*** Extrait ***
Avis 20232188 Séance du 01/06/2023
Madame X a saisi la Commission d'accès aux documents administratifs, par courrier enregistré à son secrétariat le 13 avril 2023, à la suite du refus opposé par le maire de Belloy-en-France à sa demande de communication, en sa qualité de conseillère municipale, des documents suivants relatifs à la réalisation de travaux visant à lutter contre les dépôts sauvages dans les chemins agricoles :
1) les fournisseurs des matériaux (câbles et blocs de béton) ;
2) le coût et les factures ayant permis l’acquisition du matériel ;
3) le coût des travaux réalisés et par quelles sociétés ;
4) le procès‐verbal de réception des travaux ;
5) les assurances nécessaires dans pareille situation ;
6) le contrat d’entretien ;
7) les devis réalisés étayant les propos selon lesquels le dispositif est 4 à 5 fois moins onéreux ;
8) l’acte administratif validant la légalité de ces travaux.
En l'absence de réponse du maire de Belloy-en-France à la date de sa séance, la commission rappelle, à titre liminaire, qu'elle n'est pas compétente pour se prononcer sur les droits d'information que les conseillers municipaux tirent, en cette qualité, de textes particuliers tel l'article L2121-13 du code général des collectivités territoriales, qui dispose que : « Tout membre du conseil municipal a le droit, dans le cadre de sa fonction, d'être informé des affaires de la commune qui font l'objet d'une délibération ». Toutefois, cette circonstance ne fait pas obstacle à ce que les élus puissent se prévaloir du droit d'accès prévu par le livre III du code des relations entre le public et l'administration, qui est ouvert à toute personne, indépendamment des fonctions qu'elle exerce ou des mandats qu'elle détient.
***
Questions de lecture =>
**1.** D'après l'avis, les affirmations suivantes sont-elles exactes ? Répondez par oui ou par non, en citant à chaque fois les mots de l'avis qui le prouvent. (a) Madame X a fait sa demande en tant que conseillère municipale. (b) Le maire a répondu avant la séance de la commission. (c) Le droit d'accès du livre III est réservé aux élus.
**2.** Selon l'avis, à quelle date le courrier de Madame X a-t-il été enregistré au secrétariat de la commission ?
**3.** Renvoyez sans rien changer le passage de l'avis qui commence à « En l'absence de » et va jusqu'à « mandats qu'elle détient. » compris.
Le matériel placé plus bas ne sert à rien ici.
*** Extrait de données ***
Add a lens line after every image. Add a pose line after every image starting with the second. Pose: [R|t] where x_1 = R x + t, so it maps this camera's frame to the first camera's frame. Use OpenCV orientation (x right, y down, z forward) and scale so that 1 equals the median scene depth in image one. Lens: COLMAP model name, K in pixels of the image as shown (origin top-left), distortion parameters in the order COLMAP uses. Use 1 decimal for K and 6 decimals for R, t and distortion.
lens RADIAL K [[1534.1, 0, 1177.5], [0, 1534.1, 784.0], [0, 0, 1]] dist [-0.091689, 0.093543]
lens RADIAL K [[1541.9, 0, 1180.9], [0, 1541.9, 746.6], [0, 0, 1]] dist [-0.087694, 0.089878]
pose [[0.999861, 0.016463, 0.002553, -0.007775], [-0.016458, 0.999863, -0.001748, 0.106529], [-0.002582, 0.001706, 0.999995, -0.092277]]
***
Corrigé de l'exercice =>
**1.**
(a) Oui : « en sa qualité de conseillère municipale ».
(b) Non : « En l'absence de réponse du maire de Belloy-en-France à la date de sa séance ».
(c) Non : « qui est ouvert à toute personne, indépendamment des fonctions qu'elle exerce ou des mandats qu'elle détient ».

**2.** Le 13 avril 2023.

**3.**
En l'absence de réponse du maire de Belloy-en-France à la date de sa séance, la commission rappelle, à titre liminaire, qu'elle n'est pas compétente pour se prononcer sur les droits d'information que les conseillers municipaux tirent, en cette qualité, de textes particuliers tel l'article L2121-13 du code général des collectivités territoriales, qui dispose que : « Tout membre du conseil municipal a le droit, dans le cadre de sa fonction, d'être informé des affaires de la commune qui font l'objet d'une délibération ». Toutefois, cette circonstance ne fait pas obstacle à ce que les élus puissent se prévaloir du droit d'accès prévu par le livre III du code des relations entre le public et l'administration, qui est ouvert à toute personne, indépendamment des fonctions qu'elle exerce ou des mandats qu'elle détient.